■ **Required tasks**
1. Reproduce the stretch of the post about an audio service for the blind from "What are the" through "do this work.".
2. The post about an audio service for the blind ends with a bulleted reply. Write out every sentence of that reply, one per line.

■ **Document section**
What are the legalities for a website article transcribing service for the blind. Essentially a service that reads articles to create audio files so that the blind can listen to the content instead of having to read it, which they obviously cannot do. Fees would be charged for the service of transcribing, not for the content which is available free online. Obviously, if the content is only available through a paid service, then that would be a different story, but I am focused on the transcribing of content available free online.

  • I believe that there is a statutory exception for transcribing written material for the blind but would have to look it up. Not sure if it is in Title 17 (copyright) or elsewhere. Not sure what its scope is either, it may be limited to certain organizations that do this work.

■ **Source information**

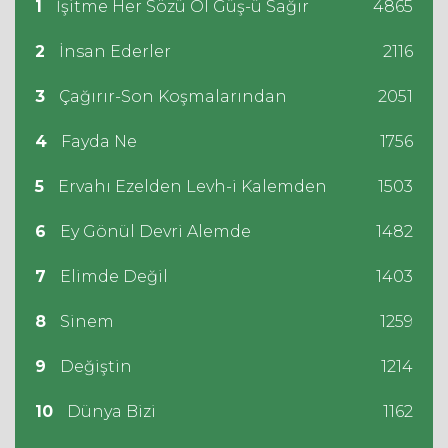
1
İşitme Her Sözü Ol Güş-ü Sağır
4865
2
İnsan Ederler
2116
3
Çağırır-Son Koşmalarından
2051
4
Fayda Ne
1756
5
Ervahı Ezelden Levh-i Kalemden
1503
6
Ey Gönül Devri Alemde
1482
7
Elimde Değil
1403
8
Sinem
1259
9
Değiştin
1214
10
Dünya Bizi
1162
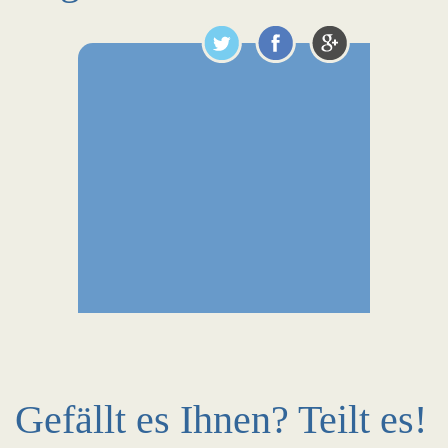
Gefällt es Ihnen? Teilt es!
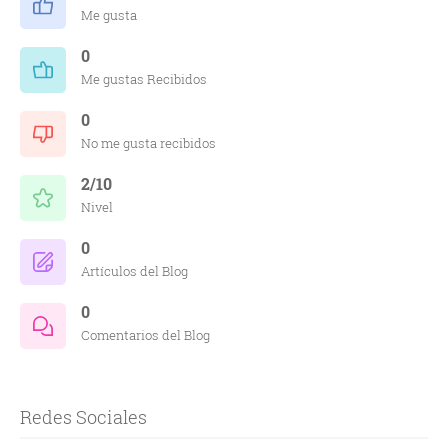
Me gusta
0
Me gustas Recibidos
0
No me gusta recibidos
2/10
Nivel
0
Artículos del Blog
0
Comentarios del Blog
Redes Sociales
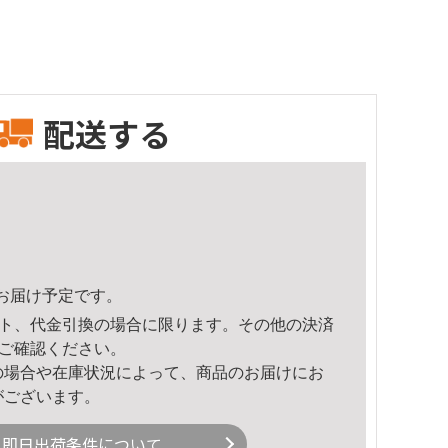
配送する
14頃のお届け予定です。
ト、代金引換の場合に限ります。その他の決済
ご確認ください。
の場合や在庫状況によって、商品のお届けにお
がございます。
即日出荷条件について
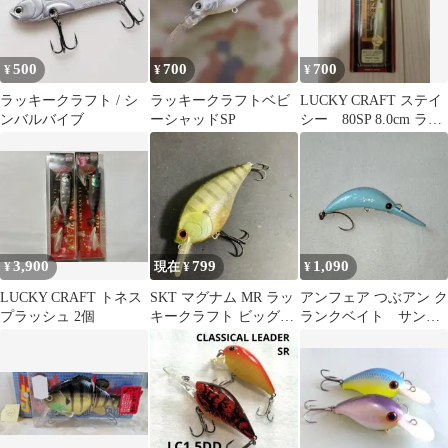
500
700
700
¥
¥
¥
ラッキークラフト / シ
ラッキークラフトベビ
LUCKY CRAFT ステイ
ンバルバイブ
ーシャッドSP
シー 80SP 8.0cm ラッ
キークラフト
3,900
799
1,090
¥
現在 ¥
¥
LUCKY CRAFT トネス
SKT マグナム MR ラッ
アンフェア つぶアン ク
プラッシュ 2個
キークラフト ビッグク
ランクベイト サンク
ランク クランクベイト
チュアリの空に オリ
カラ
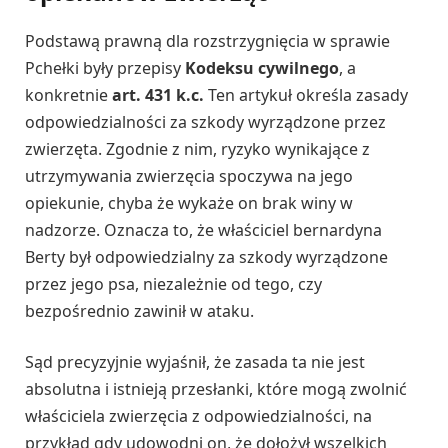
Podstawą prawną dla rozstrzygnięcia w sprawie
Pchełki były przepisy
Kodeksu cywilnego
, a
konkretnie
art. 431 k.c.
Ten artykuł określa zasady
odpowiedzialności za szkody wyrządzone przez
zwierzęta. Zgodnie z nim, ryzyko wynikające z
utrzymywania zwierzęcia spoczywa na jego
opiekunie, chyba że wykaże on brak winy w
nadzorze. Oznacza to, że właściciel bernardyna
Berty był odpowiedzialny za szkody wyrządzone
przez jego psa, niezależnie od tego, czy
bezpośrednio zawinił w ataku.
Sąd precyzyjnie wyjaśnił, że zasada ta nie jest
absolutna i istnieją przesłanki, które mogą zwolnić
właściciela zwierzęcia z odpowiedzialności, na
przykład gdy udowodni on, że dołożył wszelkich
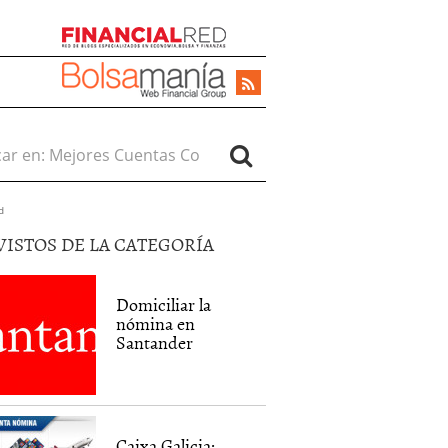
r en:
d
VISTOS DE LA CATEGORÍA
Domiciliar la
nómina en
Santander
Caixa Galicia:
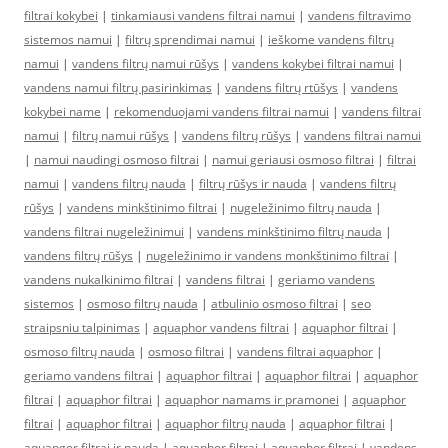
filtrai kokybei
|
tinkamiausi vandens filtrai namui
|
vandens filtravimo
sistemos namui
|
filtrų sprendimai namui
|
ieškome vandens filtrų
namui
|
vandens filtrų namui rūšys
|
vandens kokybei filtrai namui
|
vandens namui filtrų pasirinkimas
|
vandens filtrų rtūšys
|
vandens
kokybei name
|
rekomenduojami vandens filtrai namui
|
vandens filtrai
namui
|
filtrų namui rūšys
|
vandens filtrų rūšys
|
vandens filtrai namui
|
namui naudingi osmoso filtrai
|
namui geriausi osmoso filtrai
|
filtrai
namui
|
vandens filtrų nauda
|
filtrų rūšys ir nauda
|
vandens filtrų
rūšys
|
vandens minkštinimo filtrai
|
nugeležinimo filtrų nauda
|
vandens filtrai nugeležinimui
|
vandens minkštinimo filtrų nauda
|
vandens filtrų rūšys
|
nugeležinimo ir vandens monkštinimo filtrai
|
vandens nukalkinimo filtrai
|
vandens filtrai
|
geriamo vandens
sistemos
|
osmoso filtrų nauda
|
atbulinio osmoso filtrai
|
seo
straipsniu talpinimas
|
aquaphor vandens filtrai
|
aquaphor filtrai
|
osmoso filtrų nauda
|
osmoso filtrai
|
vandens filtrai aquaphor
|
geriamo vandens filtrai
|
aquaphor filtrai
|
aquaphor filtrai
|
aquaphor
filtrai
|
aquaphor filtrai
|
aquaphor namams ir pramonei
|
aquaphor
filtrai
|
aquaphor filtrai
|
aquaphor filtrų nauda
|
aquaphor filtrai
|
aquapgor filtrai ir nauda
|
aquaphor filtrai
|
aquaphor filtrai
|
vandens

■ **Set of answers**
1.
What are the legalities for a website article transcribing service for the blind. Essentially a service that reads articles to create audio files so that the blind can listen to the content instead of having to read it, which they obviously cannot do. Fees would be charged for the service of transcribing, not for the content which is available free online. Obviously, if the content is only available through a paid service, then that would be a different story, but I am focused on the transcribing of content available free online.

  • I believe that there is a statutory exception for transcribing written material for the blind but would have to look it up. Not sure if it is in Title 17 (copyright) or elsewhere. Not sure what its scope is either, it may be limited to certain organizations that do this work.

2.
I believe that there is a statutory exception for transcribing written material for the blind but would have to look it up.
Not sure if it is in Title 17 (copyright) or elsewhere.
Not sure what its scope is either, it may be limited to certain organizations that do this work.